= Job 1 =
For each statement below, say whether it agrees with the passage on the Epworth water dispute, and answer yes or no, quoting the deciding words of the passage. (a) The Epworth Local Board appeared in court to defend the matter. (b) ZLHR filed its urgent chamber application on the 5th of April 2006. (c) The Board stated that only those who paid the demanded sum would have their water supplies connected.

= Reading passage =
## BEGIN

The Epworth Local Board has since then failed to cause the connection
of water for the residents of the area despite repeated requests.
On demanding payment of the sixteen million five hundred thousand
dollar ($16 500 000.00) sum noted above, the Board also stated that
only those who paid this sum would have their water supplies connected.
The residents
later received letters from the Epworth Local Board requesting that
they come to the Local Board’s offices and the sums stated at this
meeting were variously endorsed on the letters as service fees,
stand allocation deposits and by various other titles. It remains
unclear what these sums were for and why they were to be paid. If
they were deposits, this confusion is further compounded by the
lack of knowledge as to how much in total should be paid.
On the 5th of
April 2006, ZLHR filed an urgent chamber application in the High
Court of Zimbabwe at Harare on behalf of Winnie Chiwashira, an affected
resident of Overspill in Epworth, seeking an interdict against eviction
and compelling the Epworth Local Board to open water points in Epworth
as the well-being of Epworth residents was affected negatively by
the threats of eviction and failure to access clean water. The matter
was set down for the 10th of April 2006.
The Epworth
Local Board, having been served with the papers, failed to appear
to defend the matter. An order was therefore granted against the
board barring them from evicting the residents or threatening them
with eviction and compelling the Board to open water points in Epworth
as well as connect our client’s home to the water supply system.
It is clear
that there was and is no basis for the local authority to claim
these amounts from the residents of Epworth. Indeed, Zimbabwe Lawyers
for Human Rights finds cause for concern in the actions of various
local authorities which have continued to claim amounts of money
from innocent and often uninformed people particularly in the aftermath
of Operation Murambatsvina even though these authorities know fully
well that these claims are unlawful.

## END

= Job 2 =
In the records, substitute "vernacular name" for "common name" throughout the stretch from the line containing "common name: Turkish snail" through the line containing "order: Asterales", leaving everything else unchanged, and give back only those lines.

(Dataset entries)
## BEGIN

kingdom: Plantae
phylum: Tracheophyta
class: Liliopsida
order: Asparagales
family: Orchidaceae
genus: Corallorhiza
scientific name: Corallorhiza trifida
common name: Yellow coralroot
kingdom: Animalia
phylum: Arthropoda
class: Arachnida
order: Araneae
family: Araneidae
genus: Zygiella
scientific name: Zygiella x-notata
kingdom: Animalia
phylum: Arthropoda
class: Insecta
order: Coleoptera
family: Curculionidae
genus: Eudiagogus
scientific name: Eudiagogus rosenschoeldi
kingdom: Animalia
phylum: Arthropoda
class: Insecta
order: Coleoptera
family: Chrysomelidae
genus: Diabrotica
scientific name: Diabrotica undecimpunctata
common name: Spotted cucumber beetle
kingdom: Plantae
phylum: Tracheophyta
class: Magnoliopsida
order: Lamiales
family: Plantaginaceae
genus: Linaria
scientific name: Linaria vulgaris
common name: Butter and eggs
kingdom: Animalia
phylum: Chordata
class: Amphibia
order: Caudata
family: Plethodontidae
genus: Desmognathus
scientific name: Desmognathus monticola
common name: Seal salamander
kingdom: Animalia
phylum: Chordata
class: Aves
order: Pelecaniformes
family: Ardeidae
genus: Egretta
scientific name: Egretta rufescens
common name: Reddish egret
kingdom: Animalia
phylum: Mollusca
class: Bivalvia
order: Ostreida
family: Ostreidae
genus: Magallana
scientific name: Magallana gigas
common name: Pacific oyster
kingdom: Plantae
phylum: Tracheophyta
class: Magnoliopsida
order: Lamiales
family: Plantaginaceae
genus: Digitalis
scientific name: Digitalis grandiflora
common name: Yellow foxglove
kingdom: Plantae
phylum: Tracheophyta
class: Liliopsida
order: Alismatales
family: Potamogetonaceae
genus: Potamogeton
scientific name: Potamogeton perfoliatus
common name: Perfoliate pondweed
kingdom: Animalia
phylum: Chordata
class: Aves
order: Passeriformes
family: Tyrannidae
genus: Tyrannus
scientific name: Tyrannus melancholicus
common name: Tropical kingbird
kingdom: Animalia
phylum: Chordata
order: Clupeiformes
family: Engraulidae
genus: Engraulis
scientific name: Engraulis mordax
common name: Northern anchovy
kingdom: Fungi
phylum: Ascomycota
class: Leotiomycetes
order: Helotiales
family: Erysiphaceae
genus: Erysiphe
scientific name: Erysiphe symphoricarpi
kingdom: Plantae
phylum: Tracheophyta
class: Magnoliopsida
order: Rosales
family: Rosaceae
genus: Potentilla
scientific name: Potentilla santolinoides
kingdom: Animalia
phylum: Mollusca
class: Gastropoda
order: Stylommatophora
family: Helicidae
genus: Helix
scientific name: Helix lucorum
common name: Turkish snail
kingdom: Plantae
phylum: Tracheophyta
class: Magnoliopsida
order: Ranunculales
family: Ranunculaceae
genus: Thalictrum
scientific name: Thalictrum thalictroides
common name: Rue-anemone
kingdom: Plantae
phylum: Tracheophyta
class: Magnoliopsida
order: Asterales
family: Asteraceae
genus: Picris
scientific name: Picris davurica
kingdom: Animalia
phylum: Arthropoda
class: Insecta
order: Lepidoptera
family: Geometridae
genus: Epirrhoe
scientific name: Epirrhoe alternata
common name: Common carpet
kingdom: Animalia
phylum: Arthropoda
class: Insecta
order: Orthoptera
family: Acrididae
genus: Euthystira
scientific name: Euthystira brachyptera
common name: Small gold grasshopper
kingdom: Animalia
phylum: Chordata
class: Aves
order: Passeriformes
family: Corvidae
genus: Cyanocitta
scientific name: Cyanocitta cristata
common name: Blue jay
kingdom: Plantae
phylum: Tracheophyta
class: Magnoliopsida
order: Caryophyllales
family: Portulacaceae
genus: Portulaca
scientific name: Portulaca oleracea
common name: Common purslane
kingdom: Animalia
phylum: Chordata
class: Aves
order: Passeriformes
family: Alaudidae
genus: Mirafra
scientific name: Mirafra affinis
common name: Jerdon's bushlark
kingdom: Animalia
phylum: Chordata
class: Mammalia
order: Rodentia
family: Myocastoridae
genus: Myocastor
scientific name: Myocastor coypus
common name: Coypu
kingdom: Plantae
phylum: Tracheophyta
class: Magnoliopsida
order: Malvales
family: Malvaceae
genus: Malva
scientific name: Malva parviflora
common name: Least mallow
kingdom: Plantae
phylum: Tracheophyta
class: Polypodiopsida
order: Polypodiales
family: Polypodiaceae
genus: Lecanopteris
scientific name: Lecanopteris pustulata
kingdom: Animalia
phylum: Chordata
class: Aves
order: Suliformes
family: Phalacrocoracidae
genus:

## END

= Complete output 1 =
(a) No: "failed to appear to defend the matter"
(b) Yes: "On the 5th of April 2006, ZLHR filed an urgent chamber application"
(c) Yes: "only those who paid this sum would have their water supplies connected"

= Complete output 2 =
vernacular name: Turkish snail
kingdom: Plantae
phylum: Tracheophyta
class: Magnoliopsida
order: Ranunculales
family: Ranunculaceae
genus: Thalictrum
scientific name: Thalictrum thalictroides
vernacular name: Rue-anemone
kingdom: Plantae
phylum: Tracheophyta
class: Magnoliopsida
order: Asterales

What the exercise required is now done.